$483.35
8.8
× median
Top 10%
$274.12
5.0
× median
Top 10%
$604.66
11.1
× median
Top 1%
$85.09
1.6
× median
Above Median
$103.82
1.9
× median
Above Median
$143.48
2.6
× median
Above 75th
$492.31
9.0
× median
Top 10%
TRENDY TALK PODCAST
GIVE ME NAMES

+++++

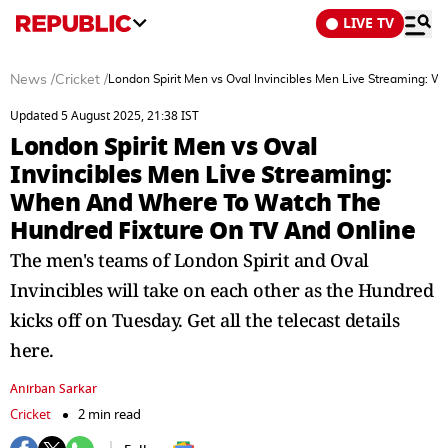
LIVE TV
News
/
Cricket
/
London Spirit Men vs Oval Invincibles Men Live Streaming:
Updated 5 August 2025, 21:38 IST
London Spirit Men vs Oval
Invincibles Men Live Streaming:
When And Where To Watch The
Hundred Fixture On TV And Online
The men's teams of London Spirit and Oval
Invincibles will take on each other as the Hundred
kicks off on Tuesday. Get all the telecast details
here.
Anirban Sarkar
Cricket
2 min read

+++++

§ TASK DESCRIPTION
Filter the records above for "Oval" and copy every matching line.

§ RESPONSE
London Spirit Men vs Oval Invincibles Men Live Streaming:
London Spirit Men vs Oval
The men's teams of London Spirit and Oval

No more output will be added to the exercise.